Saved entries:
┏━━

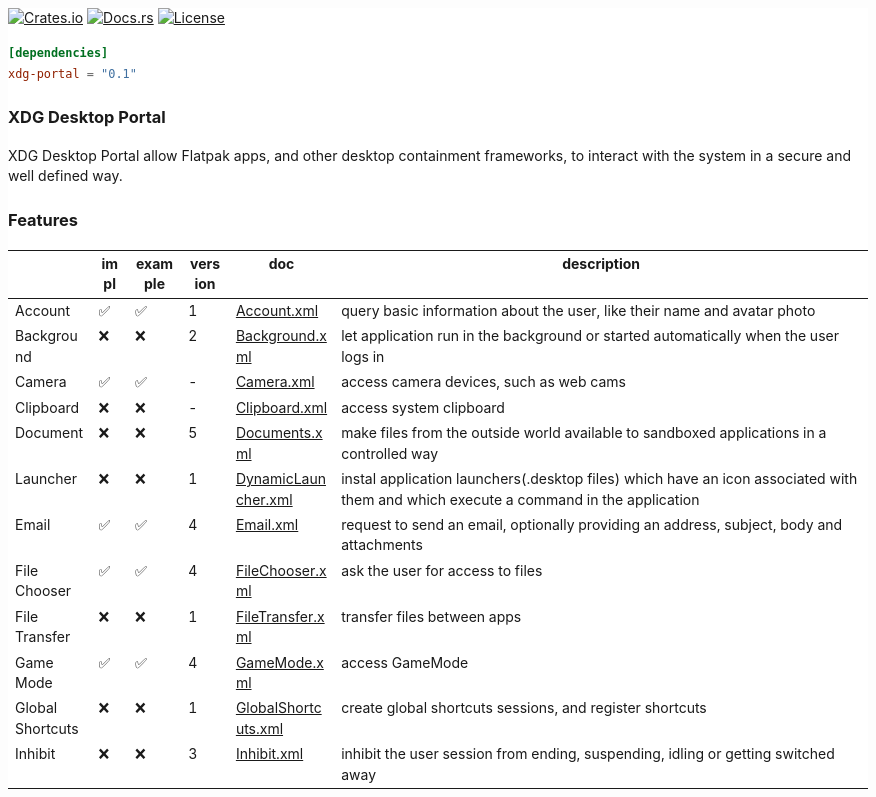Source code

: [![Crates.io](https://img.shields.io/crates/v/xdg-portal)](https://crates.io/crates/xdg-portal)
[![Docs.rs](https://img.shields.io/docsrs/xdg-portal)](https://docs.rs/xdg-portal)
[![License](https://img.shields.io/github/license/dlzht/xdg-desktop-portal.svg)](https://img.shields.io/github/license/用户名/仓库名.svg)


```toml
[dependencies]
xdg-portal = "0.1"
```

### XDG Desktop Portal
XDG Desktop Portal allow Flatpak apps, and other desktop containment frameworks, to interact with the system in a secure and well defined way.

### Features

|                       | impl | example | version    | doc                                                                                                                                        | description                                                                                                                         |
|-----------------------|--|--|------------|--------------------------------------------------------------------------------------------------------------------------------------------|-------------------------------------------------------------------------------------------------------------------------------------|
| Account               | ✅ | ✅ | 1          | [Account.xml](https://github.com/flatpak/xdg-desktop-portal/blob/main/data/org.freedesktop.portal.Account.xml)      | query basic information about the user, like their name and avatar photo                                                            |
| Background            | ❌ | ❌ | 2          | [Background.xml](https://github.com/flatpak/xdg-desktop-portal/blob/main/data/org.freedesktop.portal.Background.xml) | let application run in the background or started automatically when the user logs in                                                |
| Camera                | ✅ | ✅ | -          | [Camera.xml](https://github.com/flatpak/xdg-desktop-portal/blob/main/data/org.freedesktop.portal.Camera.xml)        | access camera devices, such as web cams                                                                                             |
| Clipboard             | ❌ | ❌ | -          | [Clipboard.xml](https://github.com/flatpak/xdg-desktop-portal/blob/main/data/org.freedesktop.portal.Clipboard.xml)  | access system clipboard                                                                                                             |
| Document              | ❌ | ❌ | 5          | [Documents.xml](https://github.com/flatpak/xdg-desktop-portal/blob/main/data/org.freedesktop.portal.Documents.xml)                                                                                                                                           | make files from the outside world available to sandboxed applications in a controlled way                                           |
| Launcher              | ❌ | ❌ | 1          | [DynamicLauncher.xml](https://github.com/flatpak/xdg-desktop-portal/blob/main/data/org.freedesktop.portal.DynamicLauncher.xml)                                                                                                                                           | instal application launchers(.desktop files) which have an icon associated with them and which execute a command in the application |
| Email                 | ✅ | ✅ | 4          | [Email.xml](https://github.com/flatpak/xdg-desktop-portal/blob/main/data/org.freedesktop.portal.Email.xml)                                                                                                                                           | request to send an email, optionally providing an address, subject, body and attachments                                            |
| File Chooser          | ✅ | ✅ | 4          | [FileChooser.xml](https://github.com/flatpak/xdg-desktop-portal/blob/main/data/org.freedesktop.portal.FileChooser.xml)                                                                                                                                           | ask the user for access to files                                                                                                    |
| File Transfer         | ❌ | ❌ | 1          | [FileTransfer.xml](https://github.com/flatpak/xdg-desktop-portal/blob/main/data/org.freedesktop.portal.FileTransfer.xml)                                                                                                                                           | transfer files between apps                                                                                                         |
| Game Mode             | ✅ | ✅ | 4          | [GameMode.xml](https://github.com/flatpak/xdg-desktop-portal/blob/main/data/org.freedesktop.portal.GameMode.xml)                                                                                                                                           | access GameMode                                                                                                                     |
| Global Shortcuts      | ❌ | ❌ | 1          | [GlobalShortcuts.xml](https://github.com/flatpak/xdg-desktop-portal/blob/main/data/org.freedesktop.portal.GlobalShortcuts.xml)                                                                                                                                           | create global shortcuts sessions, and register shortcuts                                                                            |
| Inhibit               | ❌ | ❌ | 3          | [Inhibit.xml](https://github.com/flatpak/xdg-desktop-portal/blob/main/data/org.freedesktop.portal.Inhibit.xml)                                                                                                                                           | inhibit the user session from ending, suspending, idling or getting switched away                                                   |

┗━━

- _What is required_
Copy every entry exactly, leaving out the pictures.

- _Answer to this exercise_
Source code

: [![Crates.io](https://img.shields.io/crates/v/xdg-portal)](https://crates.io/crates/xdg-portal)
[![Docs.rs](https://img.shields.io/docsrs/xdg-portal)](https://docs.rs/xdg-portal)
[![License](https://img.shields.io/github/license/dlzht/xdg-desktop-portal.svg)](https://img.shields.io/github/license/用户名/仓库名.svg)


```toml
[dependencies]
xdg-portal = "0.1"
```

### XDG Desktop Portal
XDG Desktop Portal allow Flatpak apps, and other desktop containment frameworks, to interact with the system in a secure and well defined way.

### Features

|                       | impl | example | version    | doc                                                                                                                                        | description                                                                                                                         |
|-----------------------|--|--|------------|--------------------------------------------------------------------------------------------------------------------------------------------|-------------------------------------------------------------------------------------------------------------------------------------|
| Account               | ✅ | ✅ | 1          | [Account.xml](https://github.com/flatpak/xdg-desktop-portal/blob/main/data/org.freedesktop.portal.Account.xml)      | query basic information about the user, like their name and avatar photo                                                            |
| Background            | ❌ | ❌ | 2          | [Background.xml](https://github.com/flatpak/xdg-desktop-portal/blob/main/data/org.freedesktop.portal.Background.xml) | let application run in the background or started automatically when the user logs in                                                |
| Camera                | ✅ | ✅ | -          | [Camera.xml](https://github.com/flatpak/xdg-desktop-portal/blob/main/data/org.freedesktop.portal.Camera.xml)        | access camera devices, such as web cams                                                                                             |
| Clipboard             | ❌ | ❌ | -          | [Clipboard.xml](https://github.com/flatpak/xdg-desktop-portal/blob/main/data/org.freedesktop.portal.Clipboard.xml)  | access system clipboard                                                                                                             |
| Document              | ❌ | ❌ | 5          | [Documents.xml](https://github.com/flatpak/xdg-desktop-portal/blob/main/data/org.freedesktop.portal.Documents.xml)                                                                                                                                           | make files from the outside world available to sandboxed applications in a controlled way                                           |
| Launcher              | ❌ | ❌ | 1          | [DynamicLauncher.xml](https://github.com/flatpak/xdg-desktop-portal/blob/main/data/org.freedesktop.portal.DynamicLauncher.xml)                                                                                                                                           | instal application launchers(.desktop files) which have an icon associated with them and which execute a command in the application |
| Email                 | ✅ | ✅ | 4          | [Email.xml](https://github.com/flatpak/xdg-desktop-portal/blob/main/data/org.freedesktop.portal.Email.xml)                                                                                                                                           | request to send an email, optionally providing an address, subject, body and attachments                                            |
| File Chooser          | ✅ | ✅ | 4          | [FileChooser.xml](https://github.com/flatpak/xdg-desktop-portal/blob/main/data/org.freedesktop.portal.FileChooser.xml)                                                                                                                                           | ask the user for access to files                                                                                                    |
| File Transfer         | ❌ | ❌ | 1          | [FileTransfer.xml](https://github.com/flatpak/xdg-desktop-portal/blob/main/data/org.freedesktop.portal.FileTransfer.xml)                                                                                                                                           | transfer files between apps                                                                                                         |
| Game Mode             | ✅ | ✅ | 4          | [GameMode.xml](https://github.com/flatpak/xdg-desktop-portal/blob/main/data/org.freedesktop.portal.GameMode.xml)                                                                                                                                           | access GameMode                                                                                                                     |
| Global Shortcuts      | ❌ | ❌ | 1          | [GlobalShortcuts.xml](https://github.com/flatpak/xdg-desktop-portal/blob/main/data/org.freedesktop.portal.GlobalShortcuts.xml)                                                                                                                                           | create global shortcuts sessions, and register shortcuts                                                                            |
| Inhibit               | ❌ | ❌ | 3          | [Inhibit.xml](https://github.com/flatpak/xdg-desktop-portal/blob/main/data/org.freedesktop.portal.Inhibit.xml)                                                                                                                                           | inhibit the user session from ending, suspending, idling or getting switched away                                                   |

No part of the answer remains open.